Misogyny? One would guess that ailment would be at a minimum in matriarchies like ours. Matriarchy—not patriarchy. Any civilization that allows women to choose to kill their offspring can’t in any sense be called a patriarchy. The hexes have worked, the switch has been made. All that’s left are mop-up operations.
Witchcraft is therefore an assertion of the growing influence women have on those outside their families.
“Interest in witchcraft waxes and wanes, but it is waxing, again, particularly among young women,” says Helen Berger, a professor at Brandeis University who has been studying witches and pagans for 30 years.
At least half a dozen books on witchcraft have been released in the past six months alone. Museums and universities like LACMA, UCLA, UC Berkeley and Smith are inviting witches to lecture and lead workshops on their campuses.
Are they indeed. Well, it must be so, since the media never lies, exaggerates, or omits.

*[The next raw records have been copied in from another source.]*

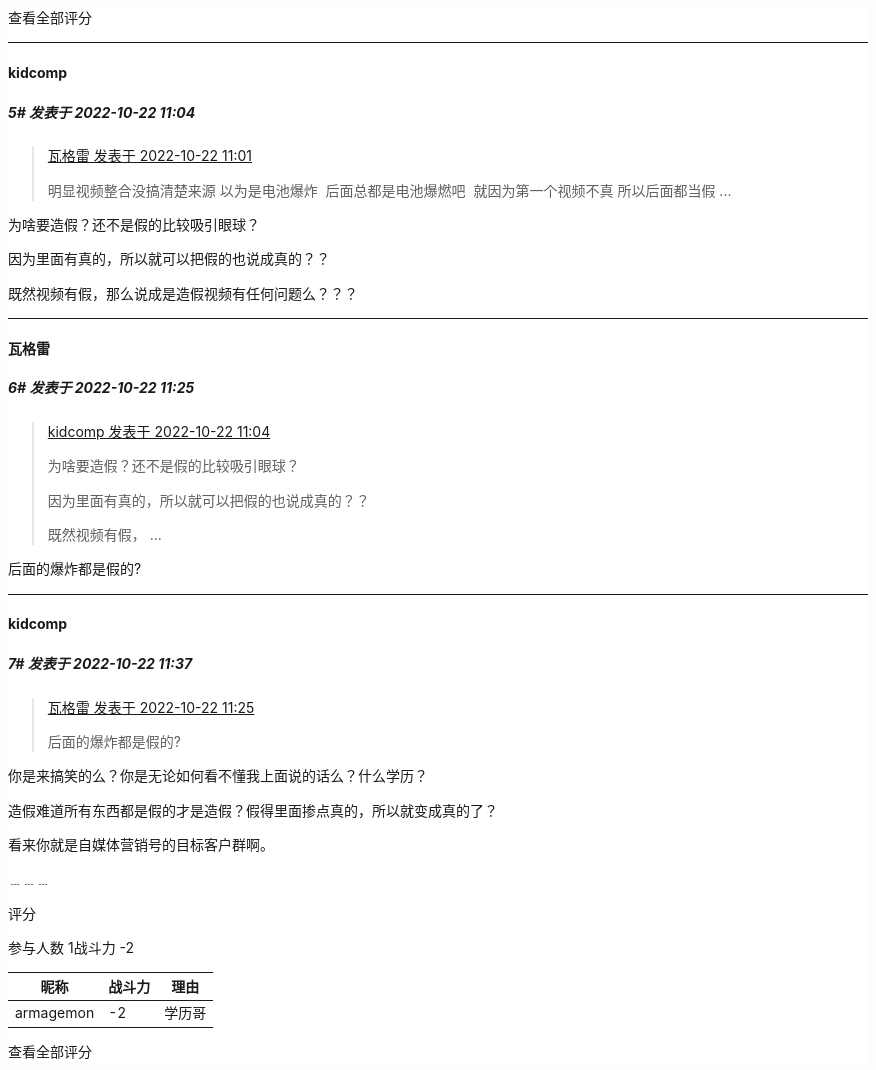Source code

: 查看全部评分

*****

####  kidcomp  
##### 5#       发表于 2022-10-22 11:04

<blockquote><a href="httphttps://bbs.saraba1st.com/2b/forum.php?mod=redirect&amp;goto=findpost&amp;pid=58036118&amp;ptid=2100905" target="_blank">瓦格雷 发表于 2022-10-22 11:01</a>

明显视频整合没搞清楚来源 以为是电池爆炸  后面总都是电池爆燃吧  就因为第一个视频不真 所以后面都当假 ...</blockquote>
为啥要造假？还不是假的比较吸引眼球？

因为里面有真的，所以就可以把假的也说成真的？？

既然视频有假，那么说成是造假视频有任何问题么？？？

*****

####  瓦格雷  
##### 6#       发表于 2022-10-22 11:25

<blockquote><a href="httphttps://bbs.saraba1st.com/2b/forum.php?mod=redirect&amp;goto=findpost&amp;pid=58036155&amp;ptid=2100905" target="_blank">kidcomp 发表于 2022-10-22 11:04</a>

为啥要造假？还不是假的比较吸引眼球？

因为里面有真的，所以就可以把假的也说成真的？？

既然视频有假， ...</blockquote>
后面的爆炸都是假的?

*****

####  kidcomp  
##### 7#       发表于 2022-10-22 11:37

<blockquote><a href="httphttps://bbs.saraba1st.com/2b/forum.php?mod=redirect&amp;goto=findpost&amp;pid=58036412&amp;ptid=2100905" target="_blank">瓦格雷 发表于 2022-10-22 11:25</a>

后面的爆炸都是假的?</blockquote>
你是来搞笑的么？你是无论如何看不懂我上面说的话么？什么学历？

造假难道所有东西都是假的才是造假？假得里面掺点真的，所以就变成真的了？

看来你就是自媒体营销号的目标客户群啊。

﹍﹍﹍

评分

 参与人数 1战斗力 -2

|昵称|战斗力|理由|
|----|---|---|
| armagemon|-2|学历哥|

查看全部评分

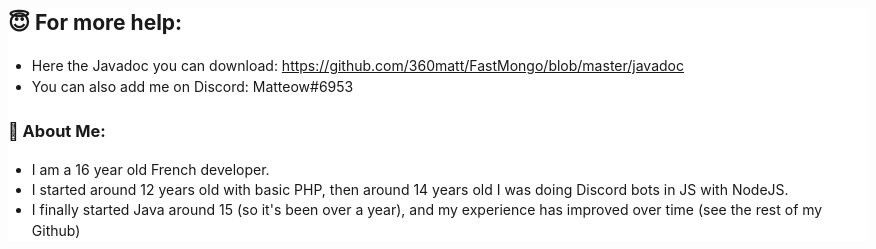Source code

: ## :innocent: For more help:
* Here the Javadoc you can download: https://github.com/360matt/FastMongo/blob/master/javadoc  
* You can also add me on Discord: Matteow#6953

### :ghost: About Me:
* I am a 16 year old French developer.
* I started around 12 years old with basic PHP, then around 14 years old I was doing Discord bots in JS with NodeJS.
* I finally started Java around 15 (so it's been over a year), and my experience has improved over time (see the rest of my Github) 
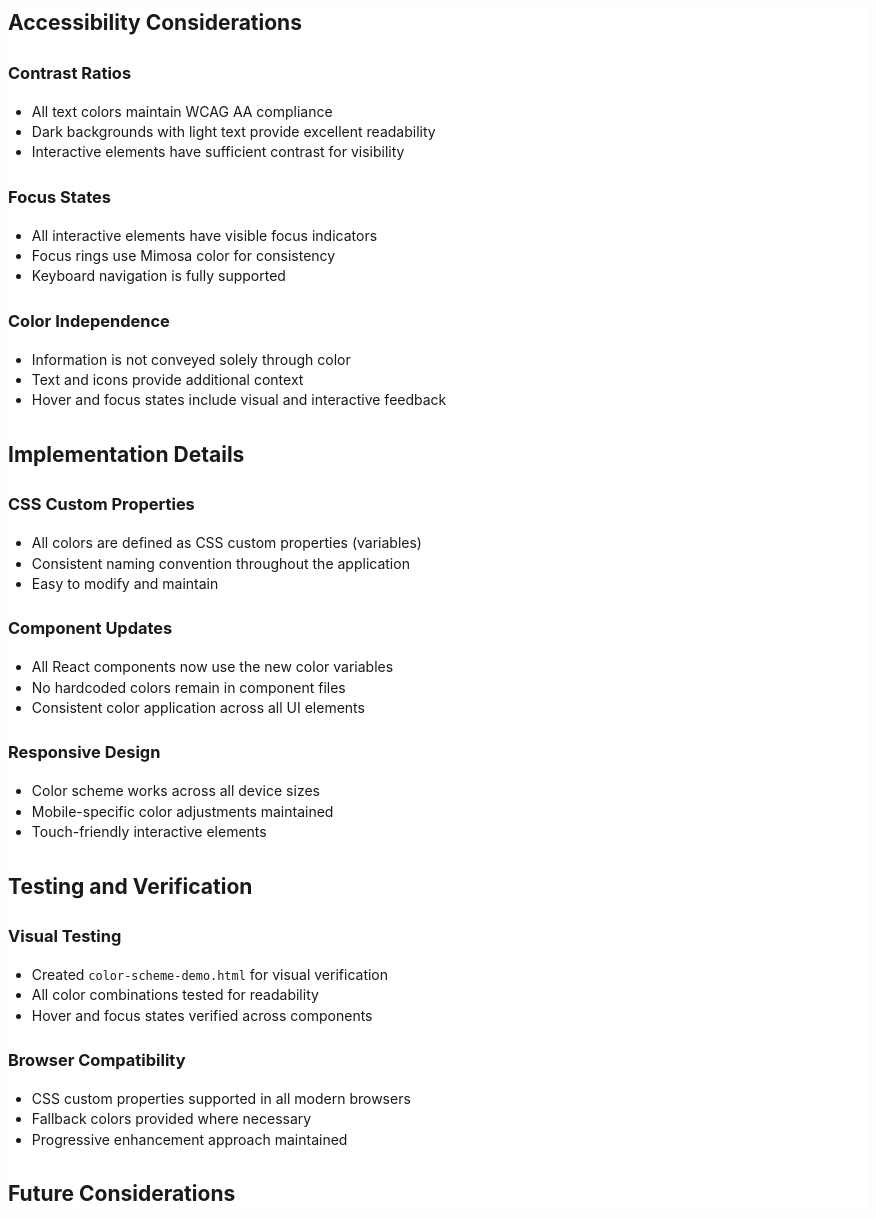 ## Accessibility Considerations

### Contrast Ratios
- All text colors maintain WCAG AA compliance
- Dark backgrounds with light text provide excellent readability
- Interactive elements have sufficient contrast for visibility

### Focus States
- All interactive elements have visible focus indicators
- Focus rings use Mimosa color for consistency
- Keyboard navigation is fully supported

### Color Independence
- Information is not conveyed solely through color
- Text and icons provide additional context
- Hover and focus states include visual and interactive feedback

## Implementation Details

### CSS Custom Properties
- All colors are defined as CSS custom properties (variables)
- Consistent naming convention throughout the application
- Easy to modify and maintain

### Component Updates
- All React components now use the new color variables
- No hardcoded colors remain in component files
- Consistent color application across all UI elements

### Responsive Design
- Color scheme works across all device sizes
- Mobile-specific color adjustments maintained
- Touch-friendly interactive elements

## Testing and Verification

### Visual Testing
- Created `color-scheme-demo.html` for visual verification
- All color combinations tested for readability
- Hover and focus states verified across components

### Browser Compatibility
- CSS custom properties supported in all modern browsers
- Fallback colors provided where necessary
- Progressive enhancement approach maintained

## Future Considerations

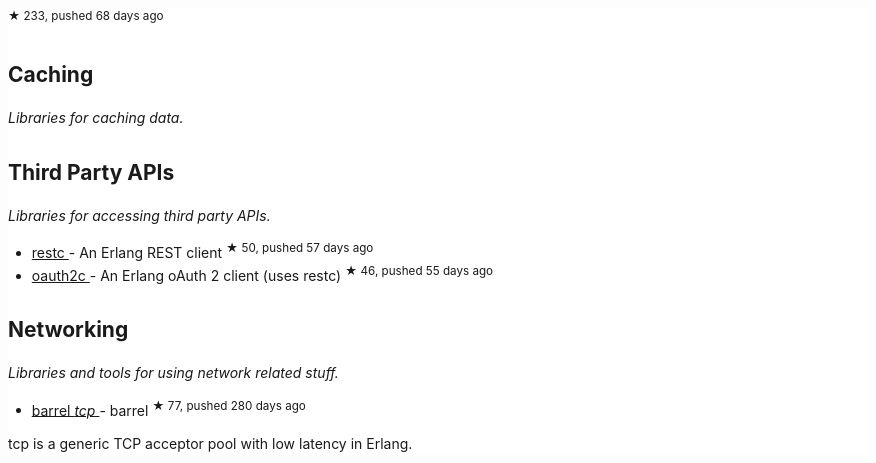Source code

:   <sup>
   &#9733 233, pushed 68 days ago
  </sup>
 </li>
</ul>
<h2>
 Caching
</h2>
<p>
 <em>
  Libraries for caching data.
 </em>
</p>
<h2>
 Third Party APIs
</h2>
<p>
 <em>
  Libraries for accessing third party APIs.
 </em>
</p>
<ul>
 <li>
  <a href="https://github.com/kivra/restclient">
   restc
  </a>
  - An Erlang REST client
  <sup>
   &#9733 50, pushed 57 days ago
  </sup>
 </li>
 <li>
  <a href="https://github.com/kivra/oauth2_client">
   oauth2c
  </a>
  - An Erlang oAuth 2 client (uses restc)
  <sup>
   &#9733 46, pushed 55 days ago
  </sup>
 </li>
</ul>
<h2>
 Networking
</h2>
<p>
 <em>
  Libraries and tools for using network related stuff.
 </em>
</p>
<ul>
 <li>
  <a href="https://github.com/benoitc-attic/barrel_tcp">
   barrel
   <em>
    tcp
   </em>
  </a>
  - barrel
  <sup>
   &#9733 77, pushed 280 days ago
  </sup>
 </li>
</ul>
tcp is a generic TCP acceptor pool with low latency in Erlang.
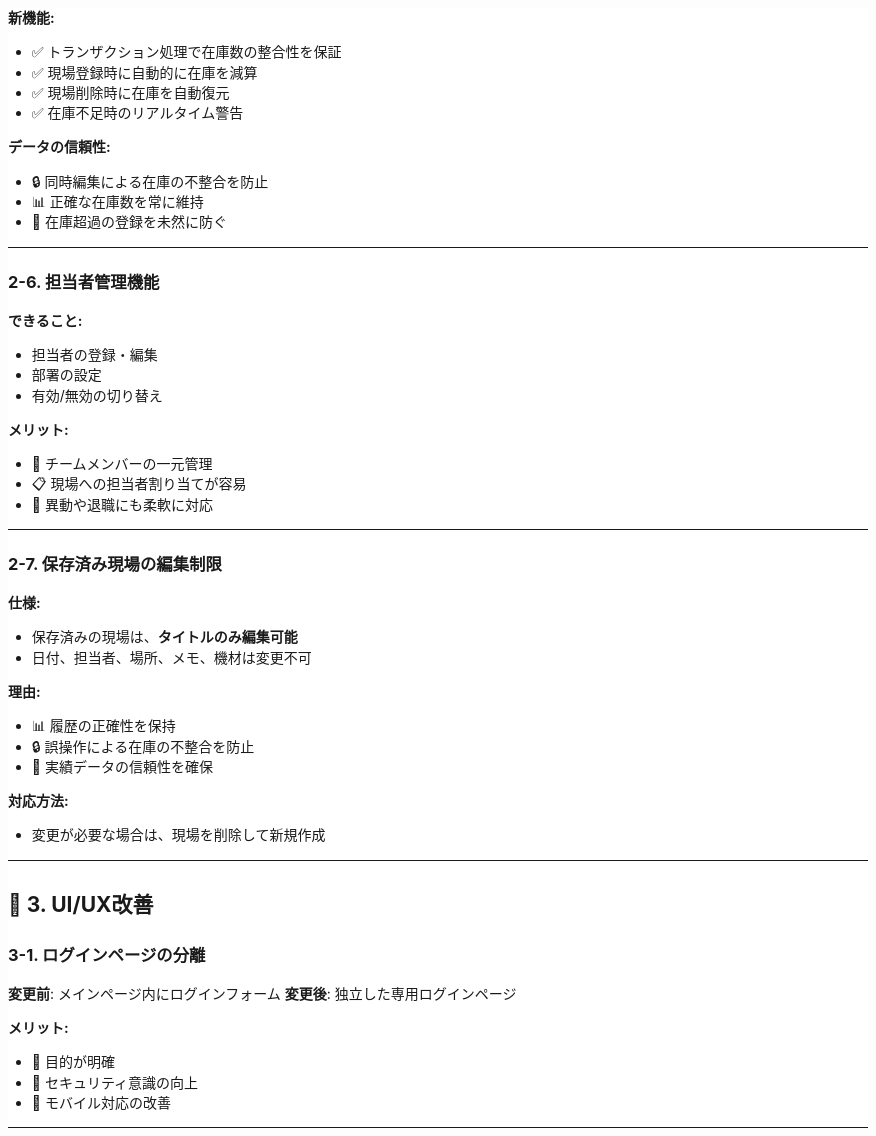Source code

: **新機能:**
- ✅ トランザクション処理で在庫数の整合性を保証
- ✅ 現場登録時に自動的に在庫を減算
- ✅ 現場削除時に在庫を自動復元
- ✅ 在庫不足時のリアルタイム警告

**データの信頼性:**
- 🔒 同時編集による在庫の不整合を防止
- 📊 正確な在庫数を常に維持
- 🚨 在庫超過の登録を未然に防ぐ

---

### 2-6. 担当者管理機能

**できること:**
- 担当者の登録・編集
- 部署の設定
- 有効/無効の切り替え

**メリット:**
- 👥 チームメンバーの一元管理
- 📋 現場への担当者割り当てが容易
- 🔄 異動や退職にも柔軟に対応

---

### 2-7. 保存済み現場の編集制限

**仕様:**
- 保存済みの現場は、**タイトルのみ編集可能**
- 日付、担当者、場所、メモ、機材は変更不可

**理由:**
- 📊 履歴の正確性を保持
- 🔒 誤操作による在庫の不整合を防止
- 📝 実績データの信頼性を確保

**対応方法:**
- 変更が必要な場合は、現場を削除して新規作成

---

## 🔧 3. UI/UX改善

### 3-1. ログインページの分離

**変更前**: メインページ内にログインフォーム
**変更後**: 独立した専用ログインページ

**メリット:**
- 🎯 目的が明確
- 🔐 セキュリティ意識の向上
- 📱 モバイル対応の改善

---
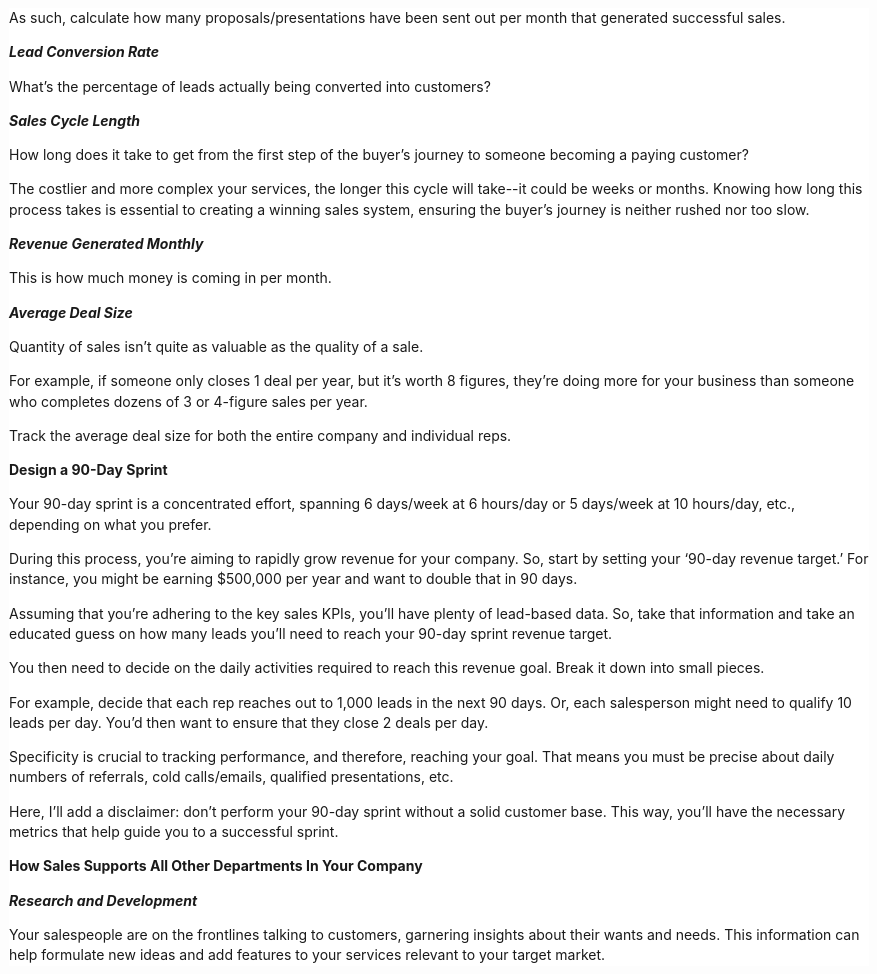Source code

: As such, calculate how many proposals/presentations have been sent out per month that generated successful sales.&nbsp;

***Lead Conversion Rate***

What’s the percentage of leads actually being converted into customers?

***Sales Cycle Length***

How long does it take to get from the first step of the buyer’s journey to someone becoming a paying customer?&nbsp;

The costlier and more complex your services, the longer this cycle will take--it could be weeks or months. Knowing how long this process takes is essential to creating a winning sales system, ensuring the buyer’s journey is neither rushed nor too slow.&nbsp;

***Revenue Generated Monthly***

This is how much money is coming in per month.

***Average Deal Size***

Quantity of sales isn’t quite as valuable as the quality of a sale.

For example, if someone only closes 1 deal per year, but it’s worth 8 figures, they’re doing more for your business than someone who completes dozens of 3 or 4-figure sales per year.

Track the average deal size for both the entire company and individual reps.

**Design a 90-Day Sprint**

Your 90-day sprint is a concentrated effort, spanning 6 days/week at 6 hours/day or 5 days/week at 10 hours/day, etc., depending on what you prefer.

During this process, you’re aiming to rapidly grow revenue for your company. So, start by setting your ‘90-day revenue target.’ For instance, you might be earning $500,000 per year and want to double that in 90 days.&nbsp;

Assuming that you’re adhering to the key sales KPIs, you’ll have plenty of lead-based data. So, take that information and take an educated guess on how many leads you’ll need to reach your 90-day sprint revenue target.&nbsp;

You then need to decide on the daily activities required to reach this revenue goal. Break it down into small pieces.&nbsp;

For example, decide that each rep reaches out to 1,000 leads in the next 90 days. Or, each salesperson might need to qualify 10 leads per day. You’d then want to ensure that they close 2 deals per day.

Specificity is crucial to tracking performance, and therefore, reaching your goal. That means you must be precise about daily numbers of referrals, cold calls/emails, qualified presentations, etc.&nbsp;

Here, I’ll add a disclaimer: don’t perform your 90-day sprint without a solid customer base. This way, you’ll have the necessary metrics that help guide you to a successful sprint.&nbsp;

**How Sales Supports All Other Departments In Your Company&nbsp;**

***Research and Development***

Your salespeople are on the frontlines talking to customers, garnering insights about their wants and needs. This information can help formulate new ideas and add features to your services relevant to your target market.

At The American Interest (noting and not encouraging the phenomenon) we learn that AOC shared her “her entire birth chart with what can only be described as Astrology Twitter.” Then this happened:
Astrology Twitter went wild. So did the mainstream media, with outlets from Vox to The Cut to Allure speculating about what Ocasio-Cortez’s astrological chart could tell us about her fitness for political office.
They say “Progressive occultism—the language of witches and demons, of spells and sage, of cleansing and bad energy, of star and signs—has become the de facto religion of millennial progressives: the metaphysical symbol set threaded through the worldly ethos of modern social justice activism.”
Take Jex Blackmore, “a self-proclaimed Satanic feminist” who boasted “We are going to disrupt, distort, destroy…We are going to storm press conferences, kidnap an executive, release snakes in the governor’s mansion, execute the president.” Executions done in the name of progressivism are spiritually fulfilling.
There are many others. Their number is growing. It appears our leaders want them to grow.
It’s perhaps not a coincidence (not all conspiracies are theories) major media organs are pushing witchcraft simultaneously.